There is an obvious need to prevent overlapping of the activities of the FAO-ECE, Timber Subcommittee and the Forestry and Forest Products Commission. This is assured by the fact that the chairmanship of both bodies has been vested in Mr. B. Dufay, Director General of Waters and Forests, France, while the secretariat for both is to be provided by FAO's European -Forestry and Forest Products Office at Geneva.

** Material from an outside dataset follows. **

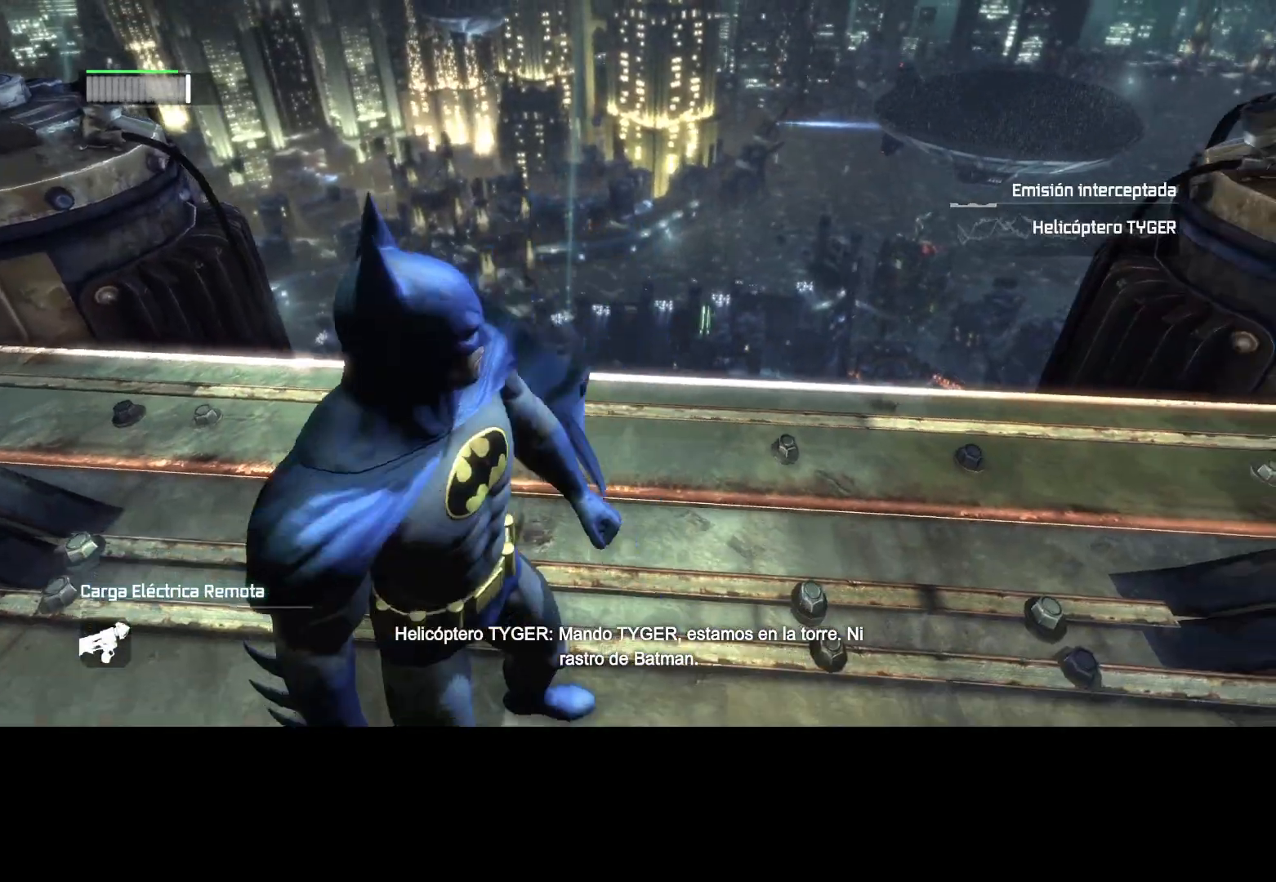
Gameplay with keyboard and mouse; each line is a JSON object with the keys and mouse buttons held at the frame after it. "events" lists presses ("down") and releases ("up") of "1", "2", "3", "4", "5", "a", "alt", "c", "caps_lock", "ctrl", "d", "e", "f", "g", "q", "r", "s", "shift", "t", "tab", "v", "w", "x", "z", "mouse_left", "mouse_wheel" and "mouse_right" between this image and that frame as [ms after this image, input, new state], when the widget could be followed in between. "mouse_left", "mouse_wheel", "mouse_right" = the "left", "wheel", "right" buttons of the "mouse" list. No other keys are recorded. "wheel" means that the mouse wheel is clicked or scrolled. Not read: mouse_move.
{"keys": ["w"], "mouse": [], "events": []}
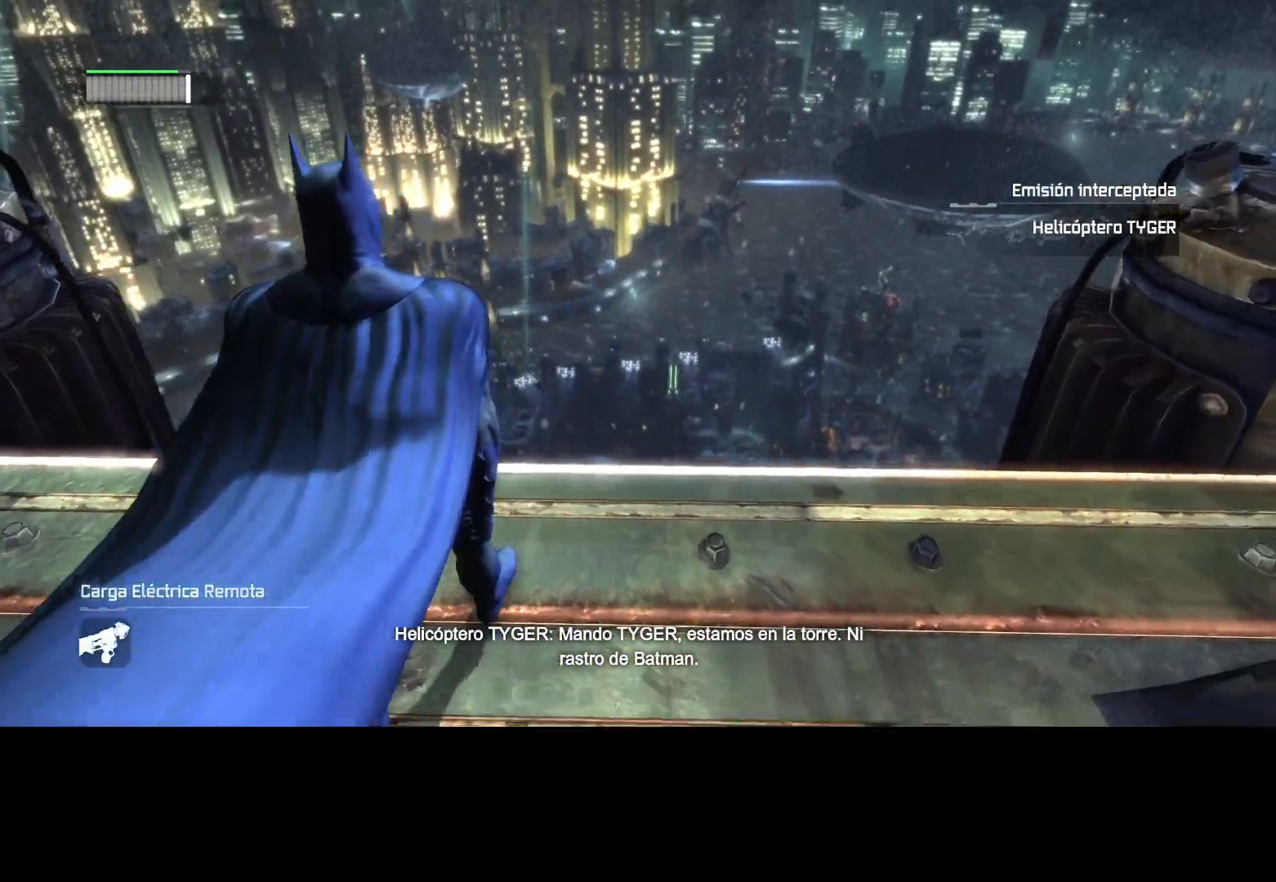
{"keys": ["w"], "mouse": ["left", "right"], "events": [[50, "mouse_right", "down"], [100, "mouse_left", "down"]]}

In making initial contacts at the first meeting of the Commission, delegates will find themselves confronted with a wide field for action. Without prejudging the issue, one may say that discussions will be directed on the one hand, towards means of increasing the productivity of European forests as quickly as possible; and on the other hand, towards securing, equally rapidly, the complete and rational utilization of the output promised by technical developments.

These two types of problems must bring a large number of others in their train. The Marianske Lazne Conference was content to draw attention to the more important and especially recommended study of periodic inventories, development of forestry and forest products research, problems of manpower. and improved working conditions both in the forest and factory, plans for the use of barren land, international control of insect pests and disease, and seed and plant certification for reforestation projects.

Such a wide variety of questions cannot of course be treated and solved at a single meeting of the European Commission. All European countries with forest traditions have their own programs and definite forest policies. The Commission offers these countries a good opportunity of comparing and discussing these programs and policies, with the aim of their co-ordination into a European program, so as to attain the maximum value from them. The discussions of the FAO-ECE Timber Subcommittee indicate this to be a task of some urgency. The co-operation of European countries at the first session of the Forestry and Forest Products Commission will mark the first step towards its accomplishment.